Second, I would do more cross-promotions with concurrent campaigns, even if they weren’t in the Fiction category. A cross-promotion entails posting a link to another campaign in your Project Updates in exchange for that campaign sharing your link in their Updates. I did two cross-promotions during my campaign, and they were both successful in bringing in new backers, but I should have expanded my outreach, especially because there are usually not a lot of Fiction campaigns running at any one time.
Third, I would have scaled back my Stretch Goals slightly. I spent a lot of time during the campaign planning and coordinating new stretch goals. While I was able to fund the two additional stretch goals I added mid-campaign, I wonder how much these added stretch goals led to more backers.
Finally, I would have finished the new novella I wrote for the special edition before launching the campaign. My original plan was to finish it by the end of the campaign, but the scope of the story kept expanding and I ended up finishing it well after the campaign ended, which slowed down the entire production process. For book 2’s campaign, I will not launch the campaign until the final text is done (and if possible, not until the interior formatting of the book is done minus the Backer Acknowledgements).
I hope this was an interesting look inside my Kickstarter campaign.
If you’ve run a Kickstarter campaign before (in any category), what are some takeaways from your first campaign that you’ve applied to future campaigns?

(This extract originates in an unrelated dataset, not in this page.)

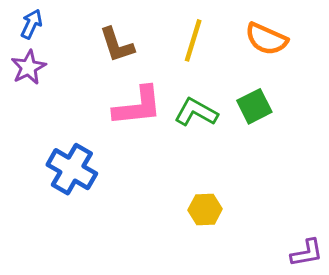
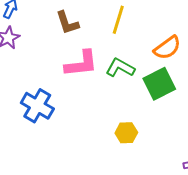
orange semicircle: (266, 39) -> (167, 48), moved, turned -60
green square: (254, 106) -> (159, 84), moved, size x1.4

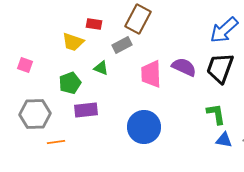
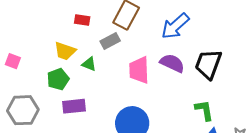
blue arrow: (224, 30) -> (175, 26), moved
yellow trapezoid: (73, 42) -> (65, 51), moved

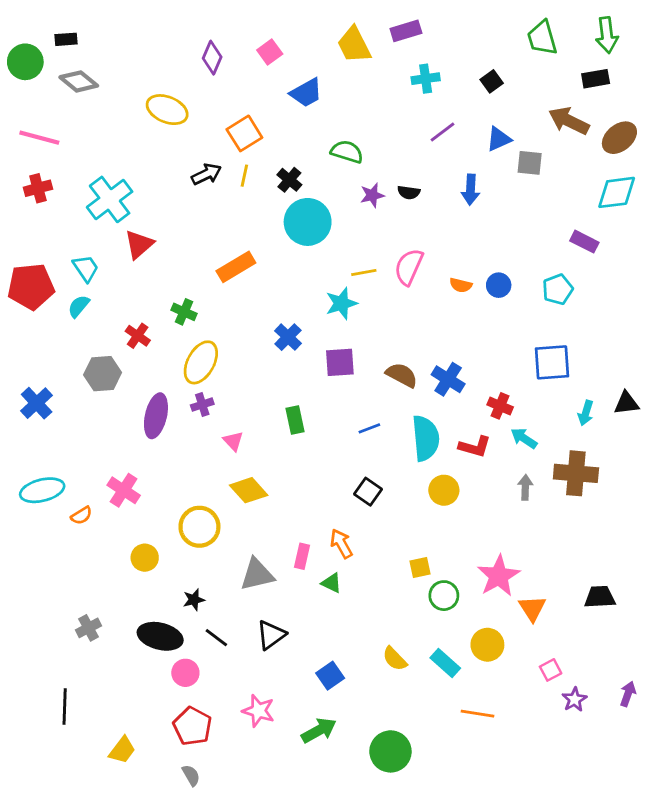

The idea for this crazy literary concoction came from Kieron Gillen's Wicked + Divine 1923 one-shot, which is described as: “Basically, a bunch of 1920s gods based on major modernist figures stuck in the middle of an Agatha Christie murder mystery, done in a comics-prose hybrid that's clearly trying to start a fight with JONATHAN HICKMAN. (Yeah, you heard, Jon. Come at us, bro.)”
If you’re interested in planning and launching a Kickstarter campaign for the first time, I go over all the details here.
To save on headaches and streamline things, for international backers, I shipped individual copies direct from the printer and separately mailed the extras. With global shipping now in disarray, this ended up being a prescient decision, and also saved me from having to figure out how to fill out a Customs form.
If your ebook is part of Kindle Unlimited, Amazon's monthly all-you-can-read subscription service, it must be exclusive to Amazon (i.e. you can not put it up for sale on other retailers or sell it yourself or even give copies away for free).
I recommend pulling your book out of KU (if you are doing a special edition of an existing book) when your three-month period is up, and then you can always put the book back into KU after you fulfill your campaign. If you are launching a new book, then you can include the ebook, fulfill the campaign, and then out the ebook into KU when you launch on Amazon.
A pre-launch page has your campaign image, a short blurb, and a Follow button. If you hit the Follow button, you are notified when the campaign launches.